New York: Ginger supplements can play an important role in controlling inflammation for people living with autoimmune diseases, a new study has found.
Researchers studied the impact of ginger supplementation on a type of white blood cell called the ‘neutrophil’. They were especially interested in neutrophil extracellular trap (NET) formation, also known as NETosis, and what it may mean for controlling inflammation.
According to the study published in the journal JCI Insight, ginger consumption by healthy individuals makes their neutrophils more resistant to NETosis. This is important because NETs are microscopic spider web-like structures that propel inflammation and clotting, which contribute to many autoimmune diseases, including lupus, antiphospholipid syndrome and rheumatoid arthritis.
“There are a lot of diseases where neutrophils are abnormally overactive. We found that ginger can help to restrain NETosis, and this is important because it is a natural supplement that may be helpful to treat inflammation and symptoms for people with several different autoimmune diseases,” said Kristen Demoruelle, senior co-author, MD, PhD, associate professor of medicine at the University of Colorado School of Medicine, US.

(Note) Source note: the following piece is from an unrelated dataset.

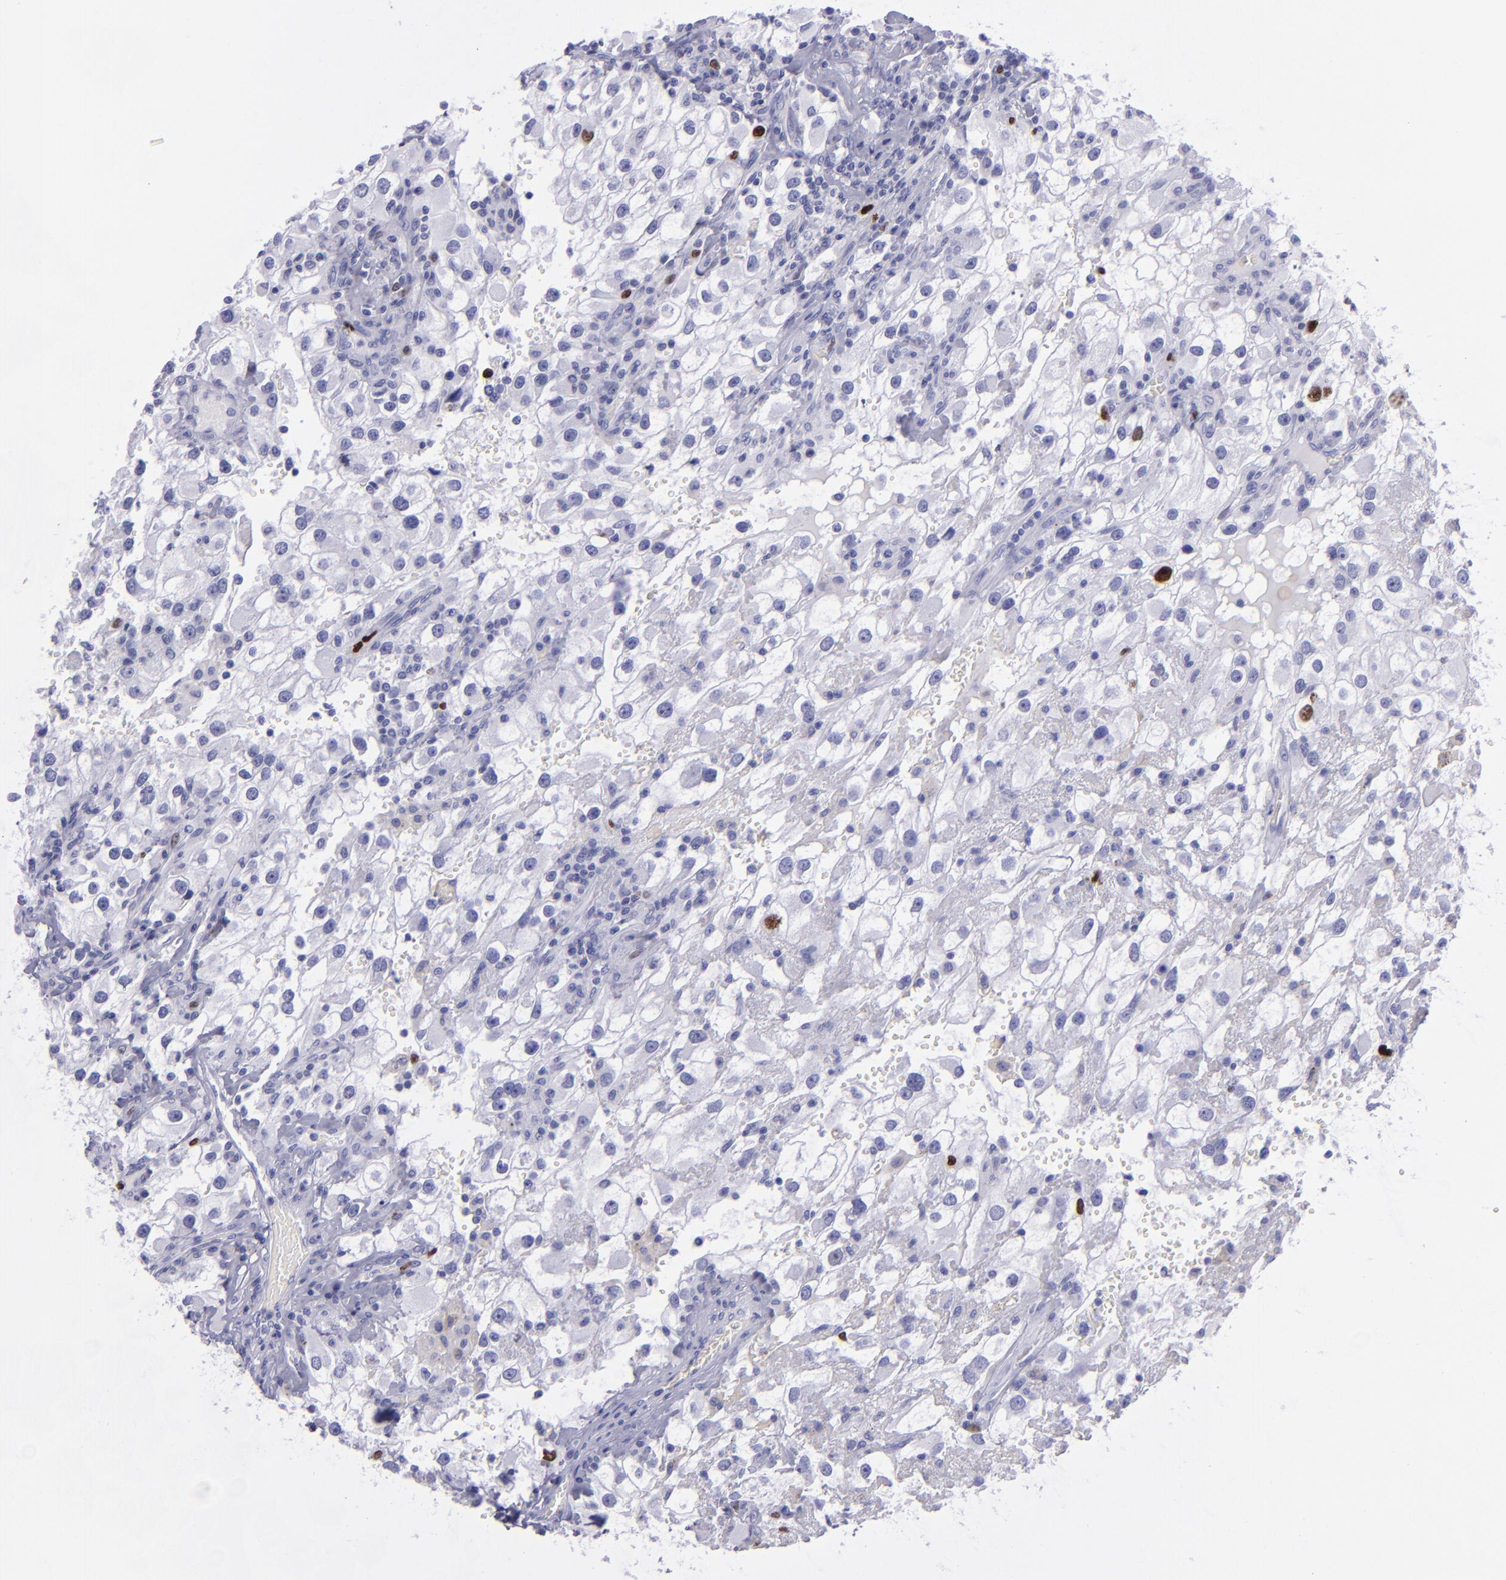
{"staining": {"intensity": "strong", "quantity": "<25%", "location": "nuclear"}, "tissue": "renal cancer", "cell_type": "Tumor cells", "image_type": "cancer", "snomed": [{"axis": "morphology", "description": "Adenocarcinoma, NOS"}, {"axis": "topography", "description": "Kidney"}], "caption": "DAB (3,3'-diaminobenzidine) immunohistochemical staining of human renal cancer (adenocarcinoma) displays strong nuclear protein staining in approximately <25% of tumor cells.", "gene": "TOP2A", "patient": {"sex": "female", "age": 52}}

During the clinical trial, the researchers found that daily intake of a ginger supplement for seven days (20 mg of gingerols/day) by healthy volunteers boosted a chemical inside the neutrophil called cAMP. These high levels of cAMP then inhibited NETosis in response to various disease-relevant stimuli.
“Our research, for the first time, provides evidence for the biological mechanism that underlies ginger’s apparent anti-inflammatory properties in people,” said Jason Knight, senior co-author, MD, PhD, associate professor at the University of Michigan.
The researchers expected that providing more evidence about ginger’s benefits, including the direct mechanism by which ginger impacts neutrophils, would encourage healthcare providers and patients to discuss whether taking ginger supplements as part of their treatment plan could be beneficial.
“We think ginger may have a real ability to complement treatment programs that are already underway. The goal is to be more strategic and personalised in terms of helping to relieve people’s symptoms,” said Knight.